The lines to copy are those in the listing that hold the word "messages".

▶ [Record set]:
↓↓↓
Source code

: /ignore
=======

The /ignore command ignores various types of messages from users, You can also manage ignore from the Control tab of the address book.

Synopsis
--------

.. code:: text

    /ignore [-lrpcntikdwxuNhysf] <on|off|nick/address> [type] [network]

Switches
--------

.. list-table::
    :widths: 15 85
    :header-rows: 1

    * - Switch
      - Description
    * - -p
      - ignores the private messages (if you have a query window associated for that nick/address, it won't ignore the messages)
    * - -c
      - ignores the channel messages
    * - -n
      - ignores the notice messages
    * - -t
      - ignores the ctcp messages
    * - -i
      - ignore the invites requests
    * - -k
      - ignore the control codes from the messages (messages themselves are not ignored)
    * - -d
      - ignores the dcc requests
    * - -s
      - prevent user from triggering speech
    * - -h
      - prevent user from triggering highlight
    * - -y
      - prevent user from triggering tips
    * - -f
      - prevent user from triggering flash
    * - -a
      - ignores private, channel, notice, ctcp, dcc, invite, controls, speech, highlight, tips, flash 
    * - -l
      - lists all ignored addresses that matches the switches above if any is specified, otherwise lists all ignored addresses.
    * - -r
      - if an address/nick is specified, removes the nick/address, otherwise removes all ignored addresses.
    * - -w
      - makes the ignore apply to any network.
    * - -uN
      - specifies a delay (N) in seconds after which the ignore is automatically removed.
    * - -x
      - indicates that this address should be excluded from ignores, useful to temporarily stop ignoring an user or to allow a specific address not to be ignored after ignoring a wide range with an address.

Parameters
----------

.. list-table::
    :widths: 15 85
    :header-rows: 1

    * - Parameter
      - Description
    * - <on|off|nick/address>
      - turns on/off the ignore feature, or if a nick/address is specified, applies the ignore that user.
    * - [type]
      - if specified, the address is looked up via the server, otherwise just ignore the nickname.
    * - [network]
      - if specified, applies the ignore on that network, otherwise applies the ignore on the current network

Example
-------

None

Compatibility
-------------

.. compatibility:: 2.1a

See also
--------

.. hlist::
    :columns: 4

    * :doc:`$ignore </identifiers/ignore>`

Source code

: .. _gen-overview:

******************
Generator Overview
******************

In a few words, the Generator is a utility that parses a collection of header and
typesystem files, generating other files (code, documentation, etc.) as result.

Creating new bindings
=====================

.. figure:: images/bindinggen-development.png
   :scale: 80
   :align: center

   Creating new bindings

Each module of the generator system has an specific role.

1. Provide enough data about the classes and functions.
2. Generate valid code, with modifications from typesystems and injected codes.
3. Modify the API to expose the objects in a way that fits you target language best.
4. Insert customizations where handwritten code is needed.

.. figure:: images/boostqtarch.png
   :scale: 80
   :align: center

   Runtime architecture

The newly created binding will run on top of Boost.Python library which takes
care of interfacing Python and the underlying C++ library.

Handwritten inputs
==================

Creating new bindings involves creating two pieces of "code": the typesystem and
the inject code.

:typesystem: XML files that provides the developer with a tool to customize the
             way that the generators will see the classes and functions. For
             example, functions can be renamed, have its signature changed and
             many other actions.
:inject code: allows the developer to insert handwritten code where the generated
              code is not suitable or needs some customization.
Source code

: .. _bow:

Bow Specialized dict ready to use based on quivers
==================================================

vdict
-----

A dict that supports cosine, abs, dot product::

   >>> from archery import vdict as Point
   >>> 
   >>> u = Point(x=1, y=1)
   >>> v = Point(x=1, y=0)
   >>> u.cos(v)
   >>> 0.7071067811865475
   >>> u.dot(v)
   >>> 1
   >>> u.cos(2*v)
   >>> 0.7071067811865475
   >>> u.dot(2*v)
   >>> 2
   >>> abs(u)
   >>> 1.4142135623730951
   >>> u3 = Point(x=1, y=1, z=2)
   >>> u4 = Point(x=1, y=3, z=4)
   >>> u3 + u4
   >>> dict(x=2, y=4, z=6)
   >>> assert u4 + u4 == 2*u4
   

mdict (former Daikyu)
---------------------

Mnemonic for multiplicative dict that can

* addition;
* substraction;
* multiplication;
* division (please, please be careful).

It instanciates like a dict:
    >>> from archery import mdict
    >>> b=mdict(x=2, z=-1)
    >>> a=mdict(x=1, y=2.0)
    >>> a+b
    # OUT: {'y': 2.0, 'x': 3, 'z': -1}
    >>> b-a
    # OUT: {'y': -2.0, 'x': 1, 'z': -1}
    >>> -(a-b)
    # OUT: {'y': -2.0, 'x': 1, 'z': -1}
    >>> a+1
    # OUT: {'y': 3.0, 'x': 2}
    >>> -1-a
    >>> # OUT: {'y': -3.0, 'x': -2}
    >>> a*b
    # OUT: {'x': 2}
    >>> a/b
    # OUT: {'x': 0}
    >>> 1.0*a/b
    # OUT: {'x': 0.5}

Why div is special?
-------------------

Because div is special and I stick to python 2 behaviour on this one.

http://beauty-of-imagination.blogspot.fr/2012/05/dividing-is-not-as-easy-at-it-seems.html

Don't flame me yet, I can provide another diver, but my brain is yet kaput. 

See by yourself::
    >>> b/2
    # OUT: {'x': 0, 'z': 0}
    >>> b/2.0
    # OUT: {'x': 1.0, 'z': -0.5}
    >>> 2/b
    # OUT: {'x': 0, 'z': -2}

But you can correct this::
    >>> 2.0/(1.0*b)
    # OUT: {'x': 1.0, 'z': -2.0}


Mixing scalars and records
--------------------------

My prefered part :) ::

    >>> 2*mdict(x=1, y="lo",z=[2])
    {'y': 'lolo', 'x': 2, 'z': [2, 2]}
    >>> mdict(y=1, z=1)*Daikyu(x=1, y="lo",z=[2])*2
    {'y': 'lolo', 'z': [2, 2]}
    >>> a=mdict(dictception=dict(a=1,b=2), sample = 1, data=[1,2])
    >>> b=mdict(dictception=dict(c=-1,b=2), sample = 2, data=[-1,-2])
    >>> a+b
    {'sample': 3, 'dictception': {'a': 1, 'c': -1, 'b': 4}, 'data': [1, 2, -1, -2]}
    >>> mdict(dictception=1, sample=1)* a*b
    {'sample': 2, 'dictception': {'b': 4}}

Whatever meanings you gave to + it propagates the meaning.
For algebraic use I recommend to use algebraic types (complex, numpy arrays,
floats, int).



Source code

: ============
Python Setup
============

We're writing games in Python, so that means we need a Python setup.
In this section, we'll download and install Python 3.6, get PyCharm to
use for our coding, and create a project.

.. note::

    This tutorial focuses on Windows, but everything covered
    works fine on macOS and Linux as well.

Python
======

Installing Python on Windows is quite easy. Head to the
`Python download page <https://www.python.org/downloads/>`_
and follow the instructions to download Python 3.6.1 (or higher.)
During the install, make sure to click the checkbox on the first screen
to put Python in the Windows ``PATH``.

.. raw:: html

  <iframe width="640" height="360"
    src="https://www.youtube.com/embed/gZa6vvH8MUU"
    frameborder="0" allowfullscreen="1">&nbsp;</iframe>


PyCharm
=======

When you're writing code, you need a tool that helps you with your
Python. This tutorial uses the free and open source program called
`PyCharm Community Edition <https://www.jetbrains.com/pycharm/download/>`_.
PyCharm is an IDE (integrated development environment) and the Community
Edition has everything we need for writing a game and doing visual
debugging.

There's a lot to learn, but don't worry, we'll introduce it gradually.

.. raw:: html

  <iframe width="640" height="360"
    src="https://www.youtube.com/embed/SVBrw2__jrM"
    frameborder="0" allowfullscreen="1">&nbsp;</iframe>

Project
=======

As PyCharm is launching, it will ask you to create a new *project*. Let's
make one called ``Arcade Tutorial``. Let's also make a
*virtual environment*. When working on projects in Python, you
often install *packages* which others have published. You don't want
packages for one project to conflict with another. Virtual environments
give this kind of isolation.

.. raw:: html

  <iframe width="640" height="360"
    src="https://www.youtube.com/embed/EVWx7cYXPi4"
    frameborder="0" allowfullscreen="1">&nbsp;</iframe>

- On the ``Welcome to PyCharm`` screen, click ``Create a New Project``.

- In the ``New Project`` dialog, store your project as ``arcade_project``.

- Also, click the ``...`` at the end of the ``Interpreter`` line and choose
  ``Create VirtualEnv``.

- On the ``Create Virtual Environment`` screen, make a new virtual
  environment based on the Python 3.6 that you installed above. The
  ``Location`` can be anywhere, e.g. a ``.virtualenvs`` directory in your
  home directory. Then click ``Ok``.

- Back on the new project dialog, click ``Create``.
↑↑↑
▶ [Exercise solution]:
The /ignore command ignores various types of messages from users, You can also manage ignore from the Control tab of the address book.
      - ignores the private messages (if you have a query window associated for that nick/address, it won't ignore the messages)
      - ignores the channel messages
      - ignores the notice messages
      - ignores the ctcp messages
      - ignore the control codes from the messages (messages themselves are not ignored)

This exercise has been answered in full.